## YOUR GOAL
Among the entries below, find each line with "casing" and show it.

## Saved entries
=-=-=-=-=

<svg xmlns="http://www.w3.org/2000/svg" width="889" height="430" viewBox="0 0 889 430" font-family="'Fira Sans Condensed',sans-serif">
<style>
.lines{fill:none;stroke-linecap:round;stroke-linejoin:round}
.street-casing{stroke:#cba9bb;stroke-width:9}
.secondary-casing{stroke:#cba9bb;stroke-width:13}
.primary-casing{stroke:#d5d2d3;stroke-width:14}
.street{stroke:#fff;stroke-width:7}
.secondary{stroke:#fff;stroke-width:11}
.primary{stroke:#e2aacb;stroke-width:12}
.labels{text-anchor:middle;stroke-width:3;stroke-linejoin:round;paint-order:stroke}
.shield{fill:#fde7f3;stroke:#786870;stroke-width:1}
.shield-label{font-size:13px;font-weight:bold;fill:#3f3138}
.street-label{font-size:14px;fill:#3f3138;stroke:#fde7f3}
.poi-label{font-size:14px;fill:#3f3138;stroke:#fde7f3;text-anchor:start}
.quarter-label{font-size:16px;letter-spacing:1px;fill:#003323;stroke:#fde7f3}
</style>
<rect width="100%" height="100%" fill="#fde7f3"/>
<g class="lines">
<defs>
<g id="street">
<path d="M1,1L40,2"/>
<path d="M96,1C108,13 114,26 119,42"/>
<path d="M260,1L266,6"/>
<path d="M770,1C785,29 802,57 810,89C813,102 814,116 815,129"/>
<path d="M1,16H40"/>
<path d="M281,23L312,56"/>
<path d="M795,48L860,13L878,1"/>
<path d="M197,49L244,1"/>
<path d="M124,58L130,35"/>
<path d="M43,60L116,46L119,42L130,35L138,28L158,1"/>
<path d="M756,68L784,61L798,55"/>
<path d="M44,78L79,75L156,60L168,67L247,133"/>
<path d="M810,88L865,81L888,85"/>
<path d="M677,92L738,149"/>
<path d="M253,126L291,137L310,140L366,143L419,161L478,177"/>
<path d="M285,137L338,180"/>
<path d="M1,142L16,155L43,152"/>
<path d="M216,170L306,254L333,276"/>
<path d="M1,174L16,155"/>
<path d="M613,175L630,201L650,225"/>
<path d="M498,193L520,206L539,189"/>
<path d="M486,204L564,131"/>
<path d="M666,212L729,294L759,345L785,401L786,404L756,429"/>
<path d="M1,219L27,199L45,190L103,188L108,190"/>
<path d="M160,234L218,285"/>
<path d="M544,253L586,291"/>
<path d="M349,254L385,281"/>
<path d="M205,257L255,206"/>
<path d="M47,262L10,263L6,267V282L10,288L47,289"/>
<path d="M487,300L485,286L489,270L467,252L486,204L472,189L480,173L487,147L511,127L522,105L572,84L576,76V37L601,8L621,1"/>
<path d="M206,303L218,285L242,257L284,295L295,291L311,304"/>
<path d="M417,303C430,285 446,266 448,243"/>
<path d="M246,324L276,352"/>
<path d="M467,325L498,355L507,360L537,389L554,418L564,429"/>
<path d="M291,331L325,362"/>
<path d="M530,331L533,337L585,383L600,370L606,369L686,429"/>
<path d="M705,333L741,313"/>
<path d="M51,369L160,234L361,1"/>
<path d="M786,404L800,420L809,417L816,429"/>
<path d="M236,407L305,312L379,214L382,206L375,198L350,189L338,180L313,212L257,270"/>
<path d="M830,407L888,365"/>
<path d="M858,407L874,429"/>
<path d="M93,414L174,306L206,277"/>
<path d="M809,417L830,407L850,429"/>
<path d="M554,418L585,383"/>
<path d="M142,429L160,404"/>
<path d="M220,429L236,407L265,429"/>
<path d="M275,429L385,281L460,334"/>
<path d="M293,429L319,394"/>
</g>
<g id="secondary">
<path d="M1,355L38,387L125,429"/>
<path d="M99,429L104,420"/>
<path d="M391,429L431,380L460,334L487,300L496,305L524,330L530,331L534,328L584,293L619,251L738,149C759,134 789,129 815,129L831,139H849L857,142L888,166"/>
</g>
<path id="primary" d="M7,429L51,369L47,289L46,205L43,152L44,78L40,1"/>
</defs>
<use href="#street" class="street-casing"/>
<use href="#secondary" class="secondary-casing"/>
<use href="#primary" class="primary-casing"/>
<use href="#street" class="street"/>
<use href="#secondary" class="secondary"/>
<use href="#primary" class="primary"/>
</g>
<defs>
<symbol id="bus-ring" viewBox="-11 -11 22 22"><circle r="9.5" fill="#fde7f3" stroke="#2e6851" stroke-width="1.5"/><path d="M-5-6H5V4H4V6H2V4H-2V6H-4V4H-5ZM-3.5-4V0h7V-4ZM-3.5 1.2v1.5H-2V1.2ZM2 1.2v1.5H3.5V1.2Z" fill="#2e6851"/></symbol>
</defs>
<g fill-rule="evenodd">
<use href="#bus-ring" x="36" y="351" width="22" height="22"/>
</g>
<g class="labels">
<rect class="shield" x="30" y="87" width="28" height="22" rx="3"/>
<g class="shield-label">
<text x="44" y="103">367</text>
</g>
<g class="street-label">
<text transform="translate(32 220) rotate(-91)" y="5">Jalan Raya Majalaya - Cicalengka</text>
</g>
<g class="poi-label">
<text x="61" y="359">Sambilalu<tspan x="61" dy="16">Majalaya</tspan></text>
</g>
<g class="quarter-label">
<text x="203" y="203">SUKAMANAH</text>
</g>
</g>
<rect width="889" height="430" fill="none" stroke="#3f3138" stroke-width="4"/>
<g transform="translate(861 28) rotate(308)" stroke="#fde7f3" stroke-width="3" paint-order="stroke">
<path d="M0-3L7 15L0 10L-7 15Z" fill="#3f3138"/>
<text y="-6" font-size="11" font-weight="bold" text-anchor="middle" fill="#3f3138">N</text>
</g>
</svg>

=-=-=-=-=

## RESPONSE BELOW
.street-casing{stroke:#cba9bb;stroke-width:9}
.secondary-casing{stroke:#cba9bb;stroke-width:13}
.primary-casing{stroke:#d5d2d3;stroke-width:14}
<use href="#street" class="street-casing"/>
<use href="#secondary" class="secondary-casing"/>
<use href="#primary" class="primary-casing"/>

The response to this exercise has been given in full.